Mixer - telemetry throttling behavior

@douglas-reid I have a very basic setup where HTTP requests are coming in through istio-ingressgateway and are being routed onto a service which is backed by a replica set amazing-product-caller. Each pod from that replica set is then multiplying each incoming request by 10x by making 10 requests to another replica set amazing-product-callee for each incoming request.

There is also a custom out-of-process mixer adapter which is subscribed to tracespans and logs/plots every tracespan it receives from mixer. It is configured to receive every trace span with no limitations.

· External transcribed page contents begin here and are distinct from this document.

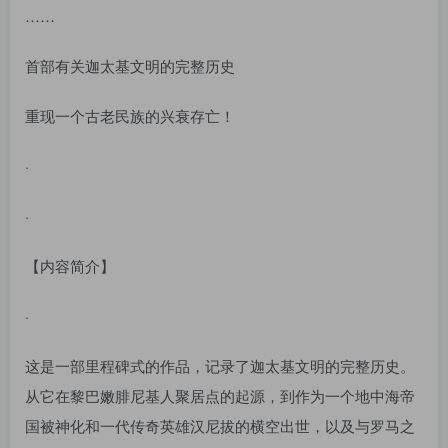
……
首部有关迦太基文明的完整历史
重现一个古老民族的兴衰存亡！
·
·
【内容简介】
·
这是一部里程碑式的作品，记录了迦太基文明的完整历史。
从它在黎巴嫩腓尼基人聚居点的起源，到作为一个地中海帝
国被神化和一代传奇英雄汉尼拔的横空出世，以及与罗马之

This is what it looks like after a single request has been issued (mixer/pilot pods are not shown on purpose, even though Check() and Report() tracespans are also being received):
image

The above picture is correct and expected.

At higher request loads, however, I’m starting to see that only a fraction of trace spans is being reported even with load shedding disabled in mixer. I’ve scaled everything out to ensure it’s not being dropped due to insufficient resources, but still I’m only seeing a fraction of trace spans. My load testing suite is showing a certain number of successful requests that have been executed, but I’m only seeing part of that in the adapter.

In this load test, for instance, the cluster has been under a constant load of about 50 requests per second for 15 minutes. The actual number of successful requests issued against the gateway is roughly 45,000.

But the adapter has only received about 22,000:

image

My guess is it must be sampled/throttled on the proxy side, otherwise it doesn’t make sense that mixer instances are not utilizing their resource quotas (and neither does the custom adapter), but trace spans are still somehow dropped.

Any idea what to look for here?